SUPPLIED DATA ▸
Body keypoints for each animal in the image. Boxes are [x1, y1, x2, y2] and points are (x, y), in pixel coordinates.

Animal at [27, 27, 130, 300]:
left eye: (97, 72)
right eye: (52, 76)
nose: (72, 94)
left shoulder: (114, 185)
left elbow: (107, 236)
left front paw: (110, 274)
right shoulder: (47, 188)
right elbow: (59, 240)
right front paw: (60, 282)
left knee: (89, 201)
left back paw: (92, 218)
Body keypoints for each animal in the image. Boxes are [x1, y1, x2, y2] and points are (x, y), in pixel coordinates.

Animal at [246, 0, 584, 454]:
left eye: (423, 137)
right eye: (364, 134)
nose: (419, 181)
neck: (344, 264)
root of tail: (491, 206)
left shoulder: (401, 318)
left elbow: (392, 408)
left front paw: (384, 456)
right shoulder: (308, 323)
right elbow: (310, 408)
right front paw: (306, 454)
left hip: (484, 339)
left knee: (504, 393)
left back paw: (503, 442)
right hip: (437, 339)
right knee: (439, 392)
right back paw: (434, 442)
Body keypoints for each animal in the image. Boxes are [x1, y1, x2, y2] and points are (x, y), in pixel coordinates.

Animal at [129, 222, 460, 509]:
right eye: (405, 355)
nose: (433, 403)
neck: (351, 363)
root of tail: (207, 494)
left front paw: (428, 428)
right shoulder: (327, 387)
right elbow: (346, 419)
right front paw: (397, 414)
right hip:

EXERCISE PROMPT ▸
Please retype exactly the line containing "nose: (419, 181)" and each line after it to the end of the records, and nothing more.

EXERCISE RESULT ▸
nose: (419, 181)
neck: (344, 264)
root of tail: (491, 206)
left shoulder: (401, 318)
left elbow: (392, 408)
left front paw: (384, 456)
right shoulder: (308, 323)
right elbow: (310, 408)
right front paw: (306, 454)
left hip: (484, 339)
left knee: (504, 393)
left back paw: (503, 442)
right hip: (437, 339)
right knee: (439, 392)
right back paw: (434, 442)
Body keypoints for each animal in the image. Boxes are [x1, y1, x2, y2] and points are (x, y), in pixel coordinates.

Animal at [129, 222, 460, 509]:
right eye: (405, 355)
nose: (433, 403)
neck: (351, 363)
root of tail: (207, 494)
left front paw: (428, 428)
right shoulder: (327, 387)
right elbow: (346, 419)
right front paw: (397, 414)
right hip:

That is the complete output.